■ What you are asked to do:
In the cherry frozen yogurt post, what is the name of the monthly challenge the recipe is going to?

■ Supplied passage:
+++

There was yogurt hanging in the fridge for a potato salad. That was enough to get me on the frozen yogurt trip. I’ve made a Fresh Cherry Fro Yo 2 years ago, a recipe that cooked the cherries down etc. I decided to go the raw way this time. Something newer, something fresher!

How much can you go wrong with fresh luscious juicy cherries, yogurt and sugar? Throw some kirsch in and you’ll be licking the bowl clean. Just what happened to me. This recipe is headed off to a monthly challenge called  ‘Our Growing Edge‘ hosted at Bunny Eats Design, a beautiful blog penned by Genie.

Our Growing Edge is the part of us that is still learning and experimenting. It’s the part that you regularly grow and improve, be it from real passion or a conscious effort.

This monthly event aims to connect and inspire us to try new things and to compile a monthly snapshot of what food bloggers are getting up to.

Genie is a graphic designer obsessed with food and bunnies and lives in New Zealand. Her initiative above aims to connect and inspire us to try new things and to compile a monthly snapshot of what food bloggers are getting up to. This is one food experience I just had to share!

‘Heartachingly’, 300g of cherries made just a small quantity of frozen yogurt. It’s ironical that when you make a small teeny amount of anything, it comes out amazingly good! This must have been the best fro yo I’ve made. Best on all counts – colour, taste, depth of flavour, burst of fruit. YUM!!

I can see loads of this beautiful fro yo through summer. Maybe a cherry buttermilk sorbet too. Also loads of red splashes all over the kitchen, tiles and all, while pitting these juicy berries. Beware of the red drips, murderous red! Years of pitting have ensured I wear an apron. The black apron tells no tales! The tiles can be scrubbed clean!

+++

■ Provided data:
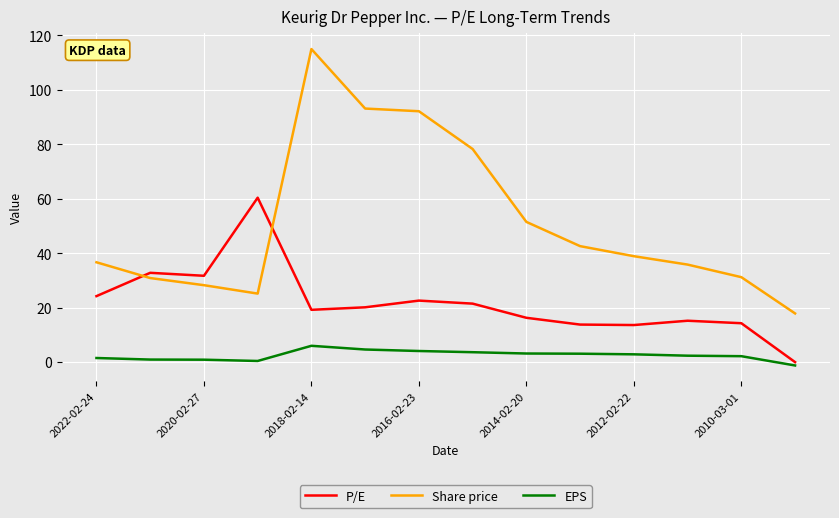

Which series has the largest total across all categories?

Share price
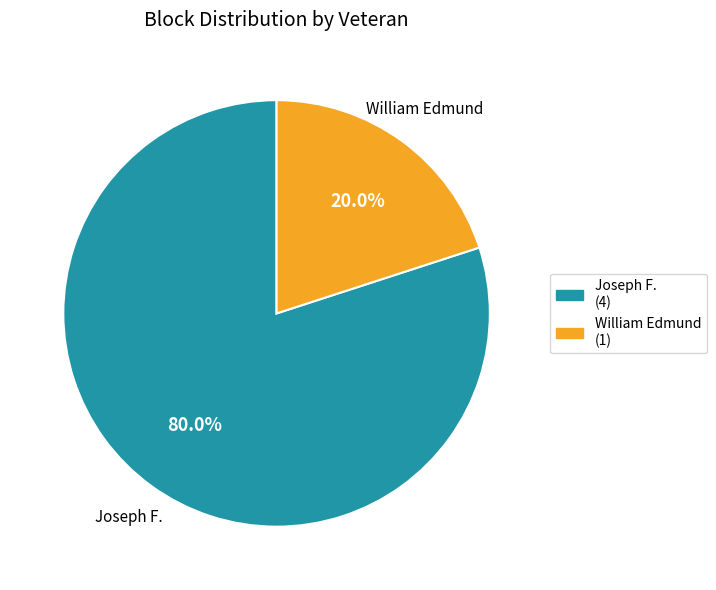

To the nearest percent, what portion does William Edmund represent?

20%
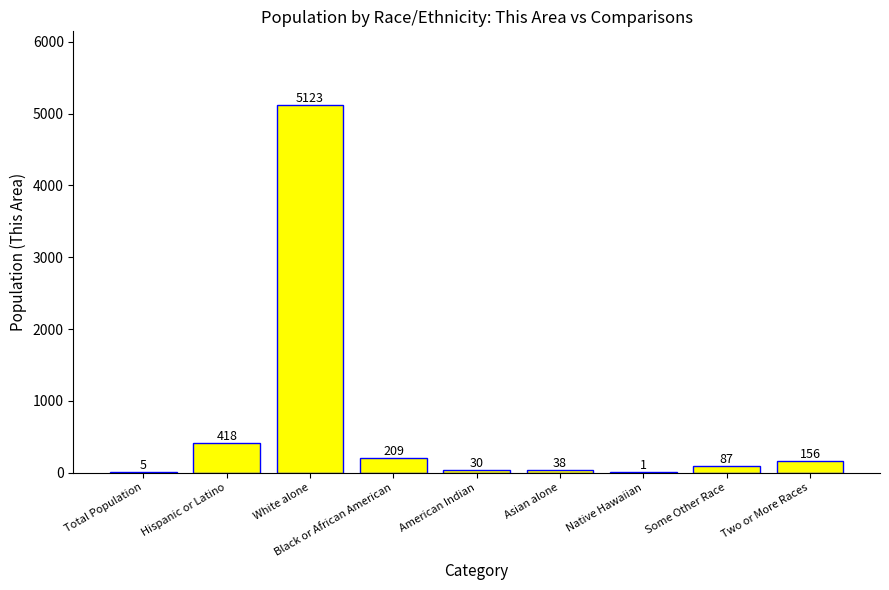

Where does the data first go above 87?

Hispanic or Latino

+++

■ Completed task:
Our Growing Edge